I believe I understand that the purpose of calibrating and profiling your monitor (in a certain ambient light) is to achieve as a true display of the photos as possible, compared to a certain "standard".
From the lab that I will use to print the photos you can download printer profiles (.icc files). I was under the impression that the goal of a printer would be to produce images as close to the "standard" as possible. Then why would you need the profiles of the printer's calibration information?
Or do the .icc files used for softproofing only contain the "distorsion" that appears when the printer has already been calibrated? That is, there is a certain degree of color shift, dynamic range change etc that you can't really calibrate away due to the properties of the paper, ink and so on, and this is what's contained in the downloadable .icc files?
I will try to explain what I'm asking in more detail. Please refer to @jrista's answers and the following comments.
What I believe has been described in the answers is the following:
- A printer does not produce a perfect replica of the photo due to imperfections and limitations in the ink, paper etc.
- Therefore, a profiling is performed, where a profile chart is printed and a calibration tool (spectrometer, colorimeter) is used to analyze the printer's properties. This generates an ICC file for the printer, which is a model for this transformation.

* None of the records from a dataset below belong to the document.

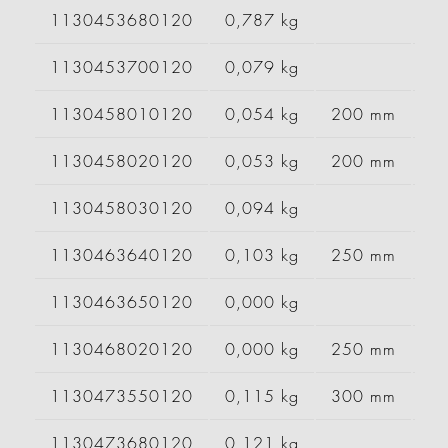
1130453680120
0,787 kg
1130453700120
0,079 kg
1130458010120
0,054 kg
200 mm
1130458020120
0,053 kg
200 mm
1130458030120
0,094 kg
1130463640120
0,103 kg
250 mm
1130463650120
0,000 kg
1130468020120
0,000 kg
250 mm
1130473550120
0,115 kg
300 mm
1130473680120
0,121 kg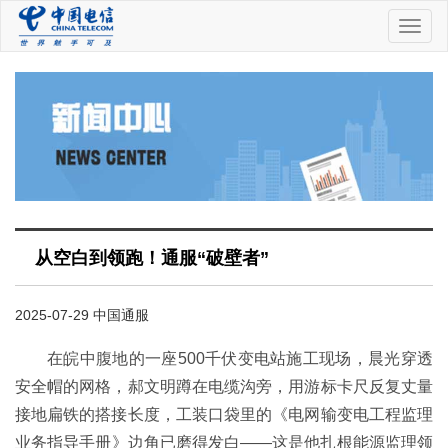
中
国
电
信
从空白到领跑！通服“破壁者”
2025-07-29 中国通服
在皖中腹地的一座500千伏变电站施工现场，晨光穿透
安全帽的网格，郝文明蹲在电缆沟旁，用游标卡尺反复丈量
接地扁铁的搭接长度，工装口袋里的《电网输变电工程监理
业务指导手册》边角已磨得发白——这是他扎根能源监理领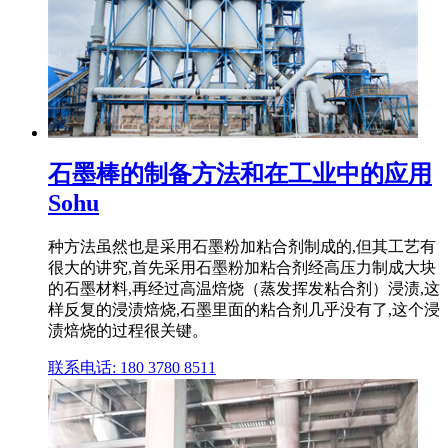
石墨棒的制备方法和在工业中的应用
Sohu
种方法虽然也是采用石墨粉加粘合剂制成的,但其工艺有
很大的讲究,首先采用石墨粉加粘合剂经高压力制成大块
的石墨材料,再经过高温焙烧（蒸发挥发粘合剂）浸渍,这
样反复的浸渍焙烧,石墨里面的粘合剂几乎没有了,这个浸
渍焙烧的过程很关键。
联系电话: 180 3780 8511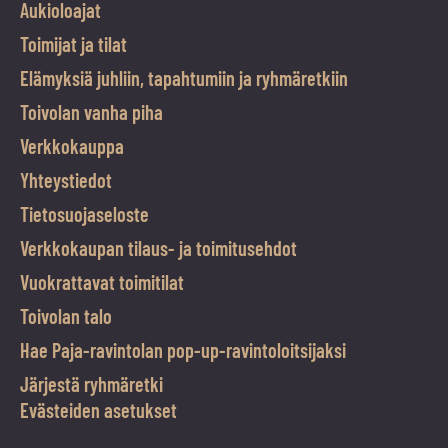
Aukioloajat
Toimijat ja tilat
Elämyksiä juhliin, tapahtumiin ja ryhmäretkiin
Toivolan vanha piha
Verkkokauppa
Yhteystiedot
Tietosuojaseloste
Verkkokaupan tilaus- ja toimitusehdot
Vuokrattavat toimitilat
Toivolan talo
Hae Paja-ravintolan pop-up-ravintoloitsijaksi
Järjestä ryhmäretki
Evästeiden asetukset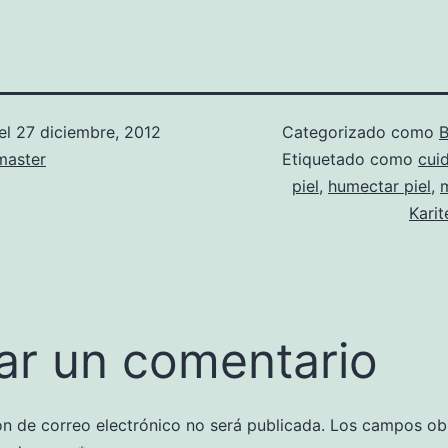
el
27 diciembre, 2012
Categorizado como
B
aster
Etiquetado como
cui
piel
,
humectar piel
,
Karit
ar un comentario
ón de correo electrónico no será publicada.
Los campos obl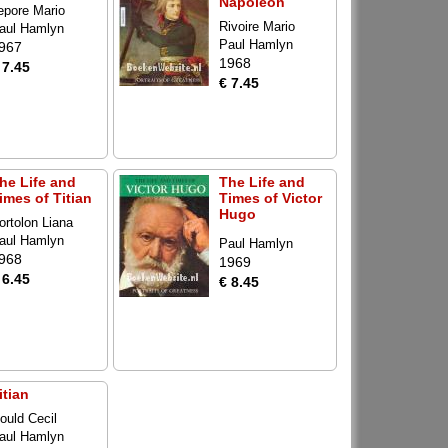
Napoleon
epore Mario
Rivoire Mario
aul Hamlyn
Paul Hamlyn
967
1968
 7.45
€ 7.45
he Life and
The Life and
imes of Titian
Times of Victor
Hugo
ortolon Liana
aul Hamlyn
Paul Hamlyn
968
1969
 6.45
€ 8.45
itian
ould Cecil
aul Hamlyn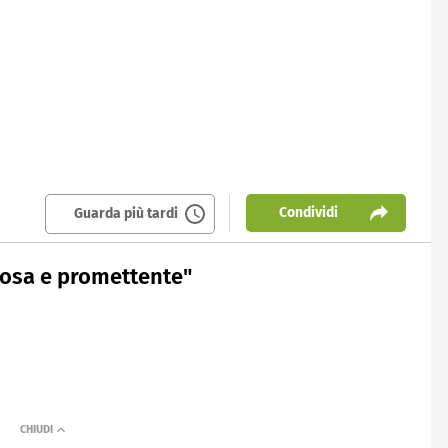
Condividi
Guarda più tardi
iosa e promettente"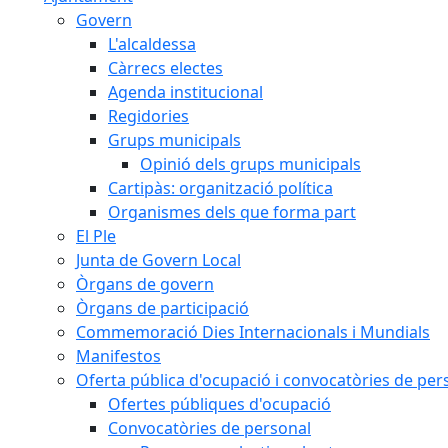
Govern
L'alcaldessa
Càrrecs electes
Agenda institucional
Regidories
Grups municipals
Opinió dels grups municipals
Cartipàs: organització política
Organismes dels que forma part
El Ple
Junta de Govern Local
Òrgans de govern
Òrgans de participació
Commemoració Dies Internacionals i Mundials
Manifestos
Oferta pública d'ocupació i convocatòries de per
Ofertes públiques d'ocupació
Convocatòries de personal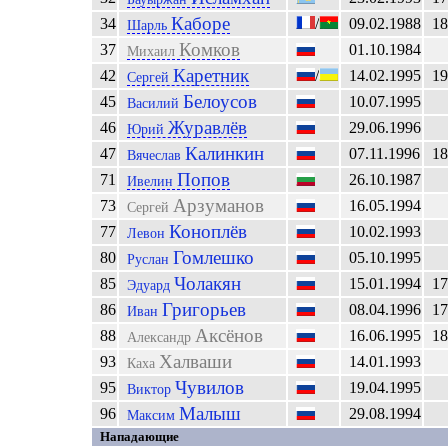
Каборе
34
/
09.02.1988
18
Шарль
Комков
37
01.10.1984
Михаил
Каретник
42
/
14.02.1995
19
Сергей
Белоусов
45
10.07.1995
Василий
Журавлёв
46
29.06.1996
Юрий
Калинкин
47
07.11.1996
18
Вячеслав
Попов
71
26.10.1987
Ивелин
Арзуманов
73
16.05.1994
Сергей
Коноплёв
77
10.02.1993
Левон
Гомлешко
80
05.10.1995
Руслан
Чолакян
85
15.01.1994
17
Эдуард
Григорьев
86
08.04.1996
17
Иван
Аксёнов
88
16.06.1995
18
Александр
Халваши
93
14.01.1993
Каха
Чувилов
95
19.04.1995
Виктор
Малыш
96
29.08.1994
Максим
Нападающие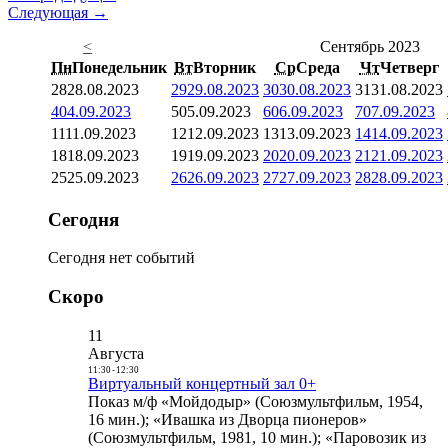
Следующая →
<
Сентябрь 2023
Пн
Понедельник
Вт
Вторник
Ср
Среда
Чт
Четверг
28
28.08.2023
29
29.08.2023
30
30.08.2023
31
31.08.2023
4
04.09.2023
5
05.09.2023
6
06.09.2023
7
07.09.2023
11
11.09.2023
12
12.09.2023
13
13.09.2023
14
14.09.2023
18
18.09.2023
19
19.09.2023
20
20.09.2023
21
21.09.2023
25
25.09.2023
26
26.09.2023
27
27.09.2023
28
28.09.2023
Сегодня
Сегодня нет событий
Скоро
11
Августа
11:30
-
12:30
Виртуальный концертный зал 0+
Показ м/ф «Мойдодыр» (Союзмультфильм, 1954,
16 мин.); «Ивашка из Дворца пионеров»
(Союзмультфильм, 1981, 10 мин.); «Паровозик из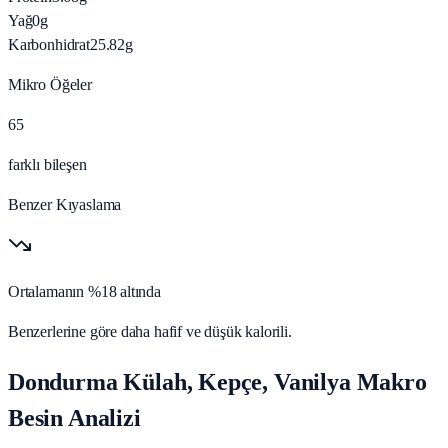
Yağ
0
g
Karbonhidrat
25.82
g
Mikro Öğeler
65
farklı bileşen
Benzer Kıyaslama
Ortalamanın %18 altında
Benzerlerine göre daha hafif ve düşük kalorili.
Dondurma Külah, Kepçe, Vanilya Makro
Besin Analizi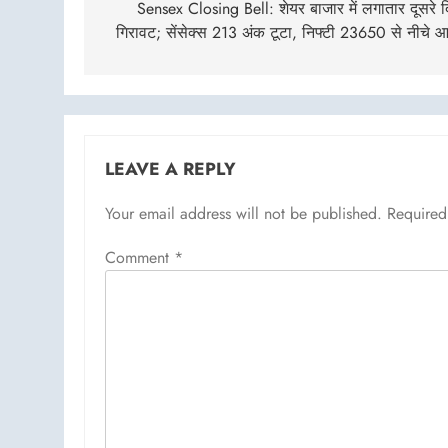
navigation
Sensex Closing Bell: शेयर बाजार में लगातार दूसरे 
गिरावट; सेंसेक्स 213 अंक टूटा, निफ्टी 23650 से नीचे 
LEAVE A REPLY
Your email address will not be published.
Required
Comment
*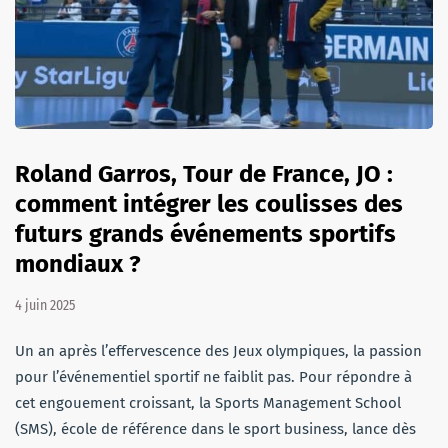
Roland Garros, Tour de France, JO :
comment intégrer les coulisses des
futurs grands événements sportifs
mondiaux ?
4 juin 2025
Un an après l’effervescence des Jeux olympiques, la passion
pour l’événementiel sportif ne faiblit pas. Pour répondre à
cet engouement croissant, la Sports Management School
(SMS), école de référence dans le sport business, lance dès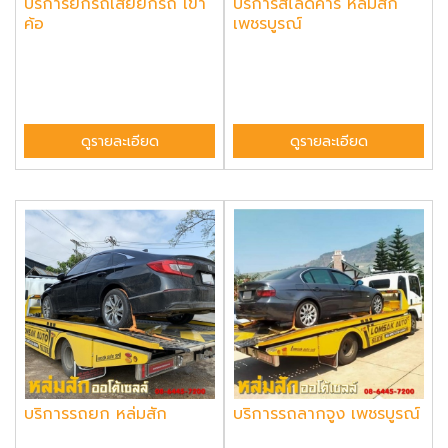
บริการยกรถเสียยกรถ เขา
บริการสไลด์คาร์ หล่มสัก
ค้อ
เพชรบูรณ์
ดูรายละเอียด
ดูรายละเอียด
บริการรถยก หล่มสัก
บริการรถลากจูง เพชรบูรณ์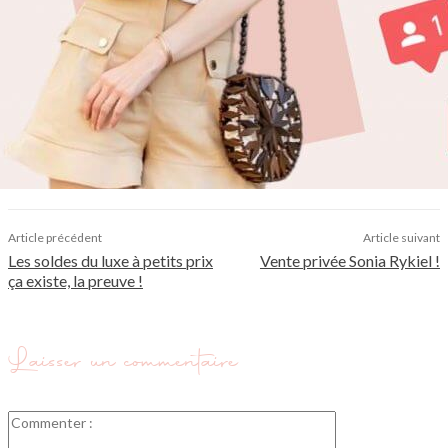
Article précédent
Article suivant
Les soldes du luxe à petits prix
Vente privée Sonia Rykiel !
ça existe, la preuve !
Laisser un commentaire
Commenter
: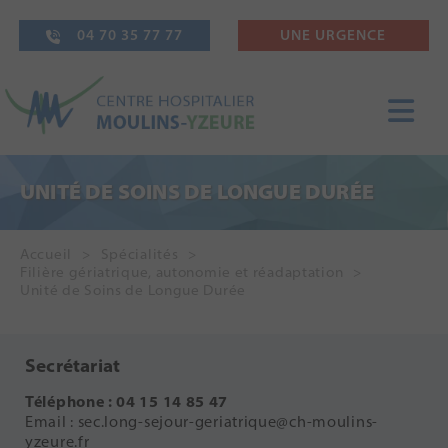
04 70 35 77 77
UNE URGENCE
UNITÉ DE SOINS DE LONGUE DURÉE
Accueil
Spécialités
Filière gériatrique, autonomie et réadaptation
Unité de Soins de Longue Durée
Secrétariat
Téléphone : 04 15 14 85 47
Email : sec.long-sejour-geriatrique@ch-moulins-
yzeure.fr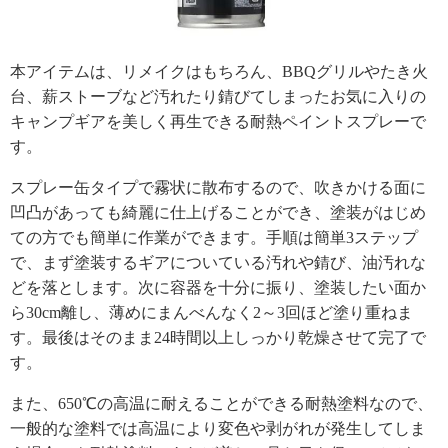
本アイテムは、リメイクはもちろん、BBQグリルやたき火
台、薪ストーブなど汚れたり錆びてしまったお気に入りの
キャンプギアを美しく再生できる耐熱ペイントスプレーで
す。
スプレー缶タイプで霧状に散布するので、吹きかける面に
凹凸があっても綺麗に仕上げることができ、塗装がはじめ
ての方でも簡単に作業ができます。手順は簡単3ステップ
で、まず塗装するギアについている汚れや錆び、油汚れな
どを落とします。次に容器を十分に振り、塗装したい面か
ら30cm離し、薄めにまんべんなく2～3回ほど塗り重ねま
す。最後はそのまま24時間以上しっかり乾燥させて完了で
す。
また、650℃の高温に耐えることができる耐熱塗料なので、
一般的な塗料では高温により変色や剥がれが発生してしま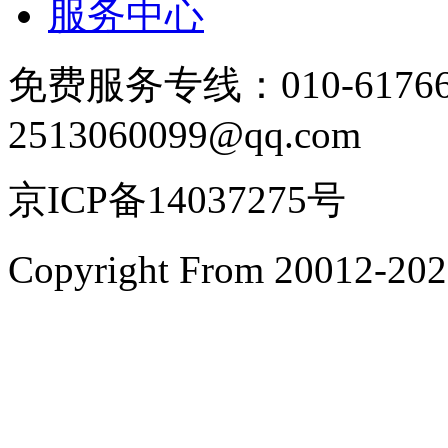
服务中心
免费服务专线：010-6176
2513060099@qq.com
京ICP备14037275号
Copyright From 200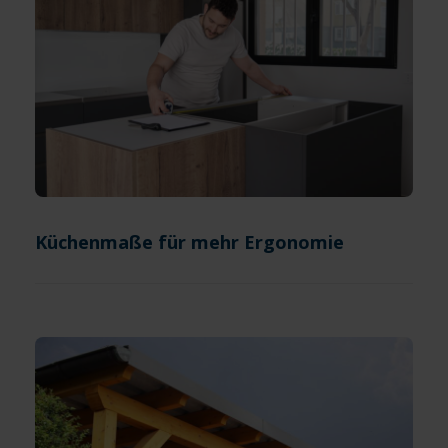
Küchenmaße für mehr Ergonomie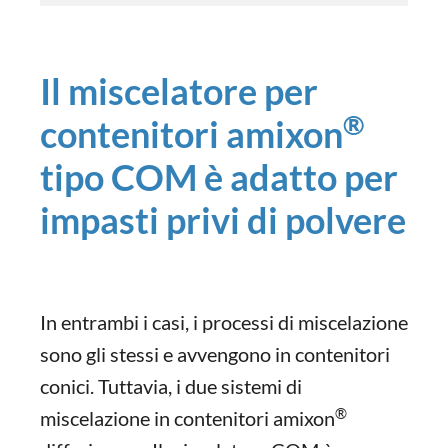
Il miscelatore per
®
contenitori amixon
tipo COM è adatto per
impasti privi di polvere
In entrambi i casi, i processi di miscelazione
sono gli stessi e avvengono in contenitori
conici. Tuttavia, i due sistemi di
®
miscelazione in contenitori amixon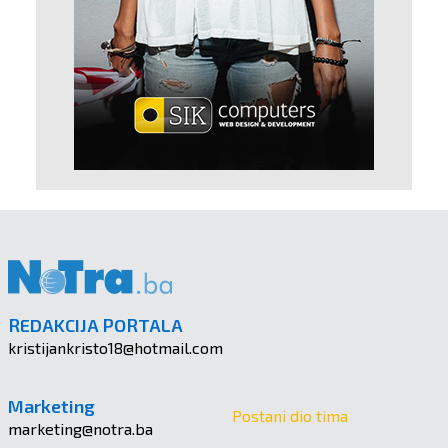
REDAKCIJA PORTALA
kristijankristo18@hotmail.com
Marketing
Postani dio tima
marketing@notra.ba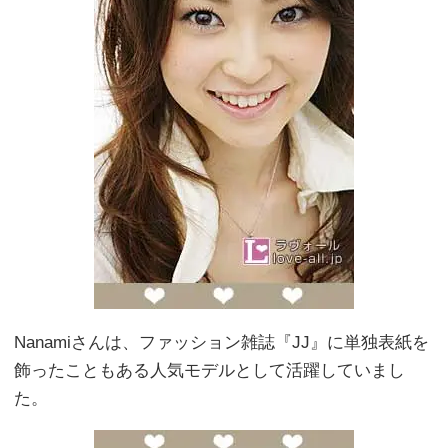
Nanamiさんは、ファッション雑誌『JJ』に単独表紙を
飾ったこともある人気モデルとして活躍していまし
た。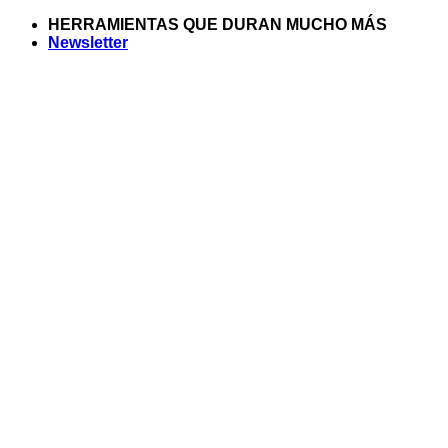
Saltar
HERRAMIENTAS QUE DURAN MUCHO MÁS
al
Newsletter
contenido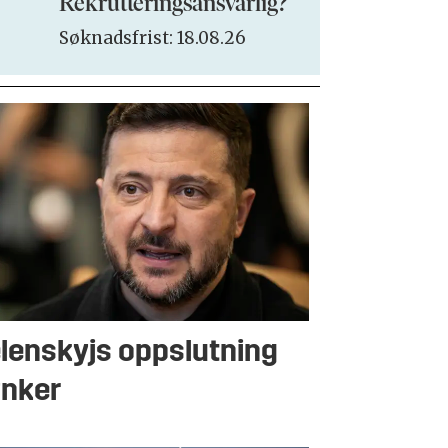
Rekrutteringsansvarlig?
Søknadsfrist:
Søknadsfrist: 18.08.26
lenskyjs oppslutning
nker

- This ICC file is then used during soft proofing to mimic the behavior of the printer on the screen, which enables the application of manual adjustments in order to get the perfect print!
But, my confusion arises from the fact that I assumed that this ICC profile is used by the print shop to compensate for the printer's errors before printing, by applying the "inverse" ICC in software. This work flow has at least been described in internet guides on how to profile your own printer at home.
And, if this "compensation" is performed at the print shop, the same ICC would be useless as the soft proofing ICC, wouldn't it, since its "inverse" will be used at the print shop?
This leads to the last paragraph in my originial question: In that case, does the downloadable ICC contain only the printer's transformations profiled after the original profile has been applied?
I hope the question is clearer. I very much appreciate your input!